Other reports spoke of children being deprived of soap, showers, and tooth brushes for weeks or months.
“Facilities are wholly inadequate,” Castro stated. “Cells maxed to capacity, concrete floors…It felt jail-like. No way to keep a child or innocent human being. Group of 13 women from Cuba were in tears when we spoke with them. The entire system is broken, rotten and rife with abuse. And [President Donald] Trump doubles down on it despite the growing horror — child detention, metering, Remain in Mexico, threatened ICE raids. Every action he takes exacerbates and entrenches the humanitarian crisis at our nation’s feet.”
Congresswoman Madeleine Dean of Pennsylvania had a similar reaction to her visit at the detention center.
”Just left the first CBP facility,” Dean said via Twitter. “The conditions are far worse than we ever could have imagined. 15 women in their 50s- 60s sleeping in a small concrete cell, no running water. Weeks without showers. All of them separated from their families. This is a human rights crisis.”
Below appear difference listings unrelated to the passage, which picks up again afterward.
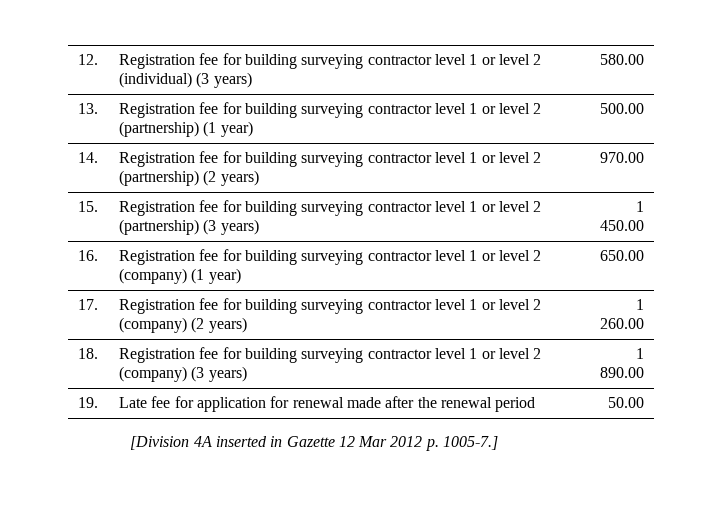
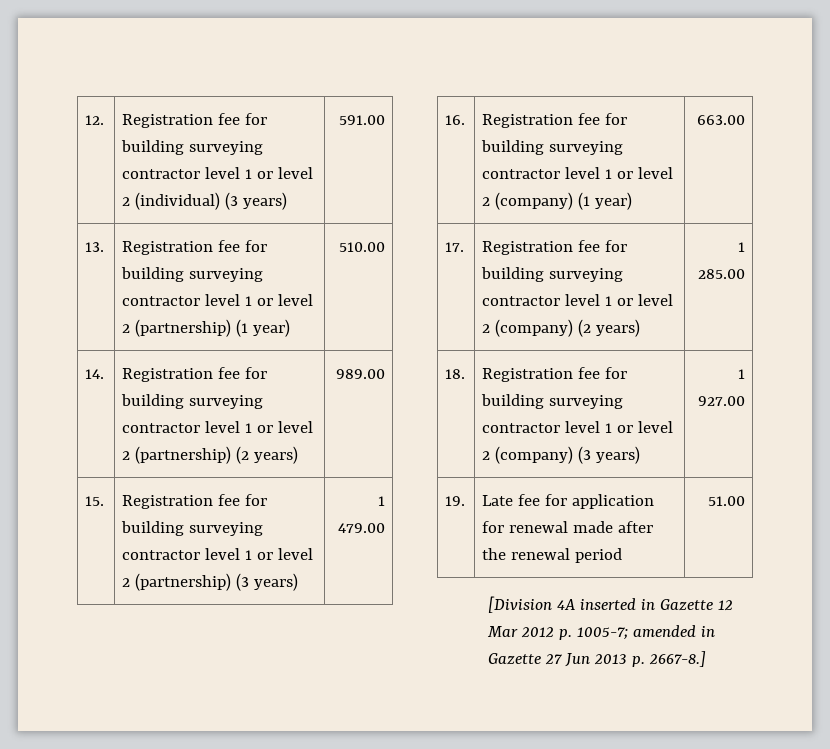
[599,54,644,65] 580.00 -> [338,115,385,125] 591.00
[599,103,644,114] 500.00 -> [338,242,385,252] 510.00
[599,152,644,163] 970.00 -> [335,369,385,379] 989.00
[599,220,644,231] 450.00 -> [337,523,385,533] 479.00
[599,250,644,261] 650.00 -> [696,115,745,125] 663.00
[599,318,644,329] 260.00 -> [697,269,745,279] 285.00
[599,367,644,378] 890.00 -> [697,396,745,406] 927.00
[607,397,644,408] 50.00 -> [707,496,745,506] 51.00
[443,436,499,450] 1005-7.] -> [577,625,716,640] [488,651,707,667] 1005-7; amended in Gazette 27 Jun 2013 p. 2667-8.]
The inhumane conditions in detention centers came out the same week as news of a secret Facebook group of border patrol agents was revealed by ProPublica, which featured agents making derogatory and sexist comments about the visit to an El Paso detention facility by Ocasio-Cortez and Rep. Veronica Escobar of Texas.
“One member encouraged Border Patrol agents to hurl a ‘burrito at these bitches,’” the ProPublica story sated. “Another, apparently a patrol supervisor, wrote, ‘Fuck the hoes.’”
Castro responded to news of the agents’ comments by saying, “It shocks the conscience that these agents are entrusted with the lives of anybody in their custody.”